#### Instructions to follow
Write out the lines of the records verbatim, starting at the line containing "scientific name: Auricularia auricula-judae" and ending with the last line of the records, both included.

Stored records:
==*==

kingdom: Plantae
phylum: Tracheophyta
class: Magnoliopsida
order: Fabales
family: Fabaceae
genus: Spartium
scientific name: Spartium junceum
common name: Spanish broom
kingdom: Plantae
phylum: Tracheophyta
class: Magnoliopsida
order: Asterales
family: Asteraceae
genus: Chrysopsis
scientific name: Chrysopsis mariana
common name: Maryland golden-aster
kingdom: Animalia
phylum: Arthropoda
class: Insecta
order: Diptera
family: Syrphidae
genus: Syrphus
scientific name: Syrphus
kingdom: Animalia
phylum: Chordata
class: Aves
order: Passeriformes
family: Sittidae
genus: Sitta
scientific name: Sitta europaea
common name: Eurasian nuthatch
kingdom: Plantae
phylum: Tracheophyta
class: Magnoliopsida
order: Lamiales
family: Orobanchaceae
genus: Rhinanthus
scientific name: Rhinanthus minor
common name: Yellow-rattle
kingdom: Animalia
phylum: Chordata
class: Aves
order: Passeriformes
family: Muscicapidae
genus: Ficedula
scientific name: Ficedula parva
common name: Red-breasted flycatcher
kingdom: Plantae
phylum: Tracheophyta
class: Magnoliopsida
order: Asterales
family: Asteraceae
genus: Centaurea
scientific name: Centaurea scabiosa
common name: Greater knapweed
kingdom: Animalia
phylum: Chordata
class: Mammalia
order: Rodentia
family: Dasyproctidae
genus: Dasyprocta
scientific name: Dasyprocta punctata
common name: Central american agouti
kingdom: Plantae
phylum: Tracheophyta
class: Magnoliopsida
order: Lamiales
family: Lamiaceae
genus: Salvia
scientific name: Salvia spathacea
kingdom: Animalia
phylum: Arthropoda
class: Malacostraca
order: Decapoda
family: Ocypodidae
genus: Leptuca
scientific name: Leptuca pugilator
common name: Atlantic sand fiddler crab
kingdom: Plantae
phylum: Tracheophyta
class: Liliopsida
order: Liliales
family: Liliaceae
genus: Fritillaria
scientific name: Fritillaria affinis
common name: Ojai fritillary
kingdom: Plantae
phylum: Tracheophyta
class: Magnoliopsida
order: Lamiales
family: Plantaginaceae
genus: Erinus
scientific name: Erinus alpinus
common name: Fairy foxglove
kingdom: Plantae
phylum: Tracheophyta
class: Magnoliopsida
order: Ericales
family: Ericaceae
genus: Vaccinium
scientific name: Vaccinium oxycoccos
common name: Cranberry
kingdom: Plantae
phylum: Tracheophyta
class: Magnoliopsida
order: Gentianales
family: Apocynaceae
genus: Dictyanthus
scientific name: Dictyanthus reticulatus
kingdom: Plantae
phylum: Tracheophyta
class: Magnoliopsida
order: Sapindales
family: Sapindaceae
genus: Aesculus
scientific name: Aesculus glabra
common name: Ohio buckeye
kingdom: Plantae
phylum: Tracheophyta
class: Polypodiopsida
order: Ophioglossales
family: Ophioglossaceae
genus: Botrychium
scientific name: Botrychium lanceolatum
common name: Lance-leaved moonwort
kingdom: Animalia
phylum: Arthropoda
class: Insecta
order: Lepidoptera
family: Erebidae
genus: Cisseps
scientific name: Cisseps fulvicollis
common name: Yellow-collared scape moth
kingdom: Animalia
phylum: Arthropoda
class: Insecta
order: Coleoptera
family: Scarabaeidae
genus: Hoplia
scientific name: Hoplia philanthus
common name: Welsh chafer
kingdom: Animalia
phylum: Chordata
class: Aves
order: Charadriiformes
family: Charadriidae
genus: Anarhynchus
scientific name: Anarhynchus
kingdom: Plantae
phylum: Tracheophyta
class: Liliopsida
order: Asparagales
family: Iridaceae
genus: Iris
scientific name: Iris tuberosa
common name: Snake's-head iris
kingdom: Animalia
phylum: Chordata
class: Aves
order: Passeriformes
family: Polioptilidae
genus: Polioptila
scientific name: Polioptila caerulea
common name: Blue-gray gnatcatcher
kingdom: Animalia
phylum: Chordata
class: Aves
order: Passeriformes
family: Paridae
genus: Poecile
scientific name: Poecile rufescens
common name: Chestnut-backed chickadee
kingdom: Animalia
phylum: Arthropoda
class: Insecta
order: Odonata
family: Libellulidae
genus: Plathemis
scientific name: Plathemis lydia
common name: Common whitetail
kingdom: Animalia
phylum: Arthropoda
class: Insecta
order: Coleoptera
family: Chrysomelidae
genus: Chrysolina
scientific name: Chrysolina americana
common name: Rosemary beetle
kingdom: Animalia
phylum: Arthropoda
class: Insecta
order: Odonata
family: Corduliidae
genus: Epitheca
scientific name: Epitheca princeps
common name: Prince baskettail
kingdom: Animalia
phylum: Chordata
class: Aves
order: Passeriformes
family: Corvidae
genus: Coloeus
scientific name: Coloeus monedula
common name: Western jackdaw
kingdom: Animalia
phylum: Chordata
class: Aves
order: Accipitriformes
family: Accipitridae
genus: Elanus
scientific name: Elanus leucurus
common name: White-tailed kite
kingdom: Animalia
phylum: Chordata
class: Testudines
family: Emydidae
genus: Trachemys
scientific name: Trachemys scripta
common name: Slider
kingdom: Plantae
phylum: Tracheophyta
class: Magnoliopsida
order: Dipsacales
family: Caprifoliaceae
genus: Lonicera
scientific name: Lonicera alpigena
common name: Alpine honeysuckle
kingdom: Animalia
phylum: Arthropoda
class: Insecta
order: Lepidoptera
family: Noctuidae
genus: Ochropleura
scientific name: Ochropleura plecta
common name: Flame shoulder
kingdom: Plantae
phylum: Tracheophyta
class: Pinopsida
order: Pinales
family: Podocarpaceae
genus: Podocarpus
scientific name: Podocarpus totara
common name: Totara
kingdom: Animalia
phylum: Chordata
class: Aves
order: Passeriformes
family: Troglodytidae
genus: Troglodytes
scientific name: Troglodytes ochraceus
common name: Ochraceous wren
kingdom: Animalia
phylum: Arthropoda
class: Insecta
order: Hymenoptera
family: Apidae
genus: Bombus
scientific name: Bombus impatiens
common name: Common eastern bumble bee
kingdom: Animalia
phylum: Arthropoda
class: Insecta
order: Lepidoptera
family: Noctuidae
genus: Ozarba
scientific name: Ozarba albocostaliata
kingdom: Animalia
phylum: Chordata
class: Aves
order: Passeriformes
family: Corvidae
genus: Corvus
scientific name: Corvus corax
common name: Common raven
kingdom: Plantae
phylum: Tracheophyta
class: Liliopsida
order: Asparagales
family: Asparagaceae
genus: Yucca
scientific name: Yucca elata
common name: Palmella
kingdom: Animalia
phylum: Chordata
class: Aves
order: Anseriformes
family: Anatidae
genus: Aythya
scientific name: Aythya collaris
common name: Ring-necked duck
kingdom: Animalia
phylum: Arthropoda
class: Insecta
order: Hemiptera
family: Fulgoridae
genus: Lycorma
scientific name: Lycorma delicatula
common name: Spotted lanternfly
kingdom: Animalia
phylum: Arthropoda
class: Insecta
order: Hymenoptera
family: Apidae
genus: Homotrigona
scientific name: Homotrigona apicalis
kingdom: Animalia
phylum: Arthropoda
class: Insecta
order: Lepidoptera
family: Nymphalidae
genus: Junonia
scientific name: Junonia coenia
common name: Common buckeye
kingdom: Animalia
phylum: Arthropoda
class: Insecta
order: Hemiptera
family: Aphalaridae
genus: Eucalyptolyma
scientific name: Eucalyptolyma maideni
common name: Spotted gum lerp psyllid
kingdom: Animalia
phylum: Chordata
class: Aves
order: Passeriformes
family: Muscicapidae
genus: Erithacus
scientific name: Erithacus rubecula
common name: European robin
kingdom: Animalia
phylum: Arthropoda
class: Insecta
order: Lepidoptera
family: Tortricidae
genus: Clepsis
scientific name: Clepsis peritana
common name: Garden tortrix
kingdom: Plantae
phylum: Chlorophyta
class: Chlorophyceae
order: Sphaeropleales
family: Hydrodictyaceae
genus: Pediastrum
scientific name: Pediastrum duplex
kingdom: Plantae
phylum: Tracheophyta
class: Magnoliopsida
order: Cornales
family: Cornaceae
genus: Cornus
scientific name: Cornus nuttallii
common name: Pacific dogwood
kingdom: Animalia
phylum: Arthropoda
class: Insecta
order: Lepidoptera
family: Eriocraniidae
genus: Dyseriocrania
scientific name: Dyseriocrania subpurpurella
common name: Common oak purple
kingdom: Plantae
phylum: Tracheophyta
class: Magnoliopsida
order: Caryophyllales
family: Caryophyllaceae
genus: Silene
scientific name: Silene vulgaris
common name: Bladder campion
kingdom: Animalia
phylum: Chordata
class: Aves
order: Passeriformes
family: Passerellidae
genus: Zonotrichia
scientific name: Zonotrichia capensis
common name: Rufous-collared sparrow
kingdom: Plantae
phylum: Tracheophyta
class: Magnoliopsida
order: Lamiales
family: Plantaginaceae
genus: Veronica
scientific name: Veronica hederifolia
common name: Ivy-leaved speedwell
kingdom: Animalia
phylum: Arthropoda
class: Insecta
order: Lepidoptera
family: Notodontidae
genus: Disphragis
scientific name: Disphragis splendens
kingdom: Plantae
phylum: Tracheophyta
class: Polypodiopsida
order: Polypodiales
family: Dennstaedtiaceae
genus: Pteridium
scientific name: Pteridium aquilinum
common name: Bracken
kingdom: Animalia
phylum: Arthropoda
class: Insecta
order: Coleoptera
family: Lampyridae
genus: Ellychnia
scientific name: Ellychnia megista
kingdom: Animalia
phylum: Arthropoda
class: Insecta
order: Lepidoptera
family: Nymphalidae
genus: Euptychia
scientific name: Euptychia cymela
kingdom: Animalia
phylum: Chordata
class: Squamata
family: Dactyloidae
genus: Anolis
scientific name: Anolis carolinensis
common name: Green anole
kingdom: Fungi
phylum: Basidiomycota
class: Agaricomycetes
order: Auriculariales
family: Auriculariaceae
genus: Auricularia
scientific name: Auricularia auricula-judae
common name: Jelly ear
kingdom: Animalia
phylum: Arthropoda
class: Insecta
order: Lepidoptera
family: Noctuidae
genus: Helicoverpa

==*==

#### Problem solution
scientific name: Auricularia auricula-judae
common name: Jelly ear
kingdom: Animalia
phylum: Arthropoda
class: Insecta
order: Lepidoptera
family: Noctuidae
genus: Helicoverpa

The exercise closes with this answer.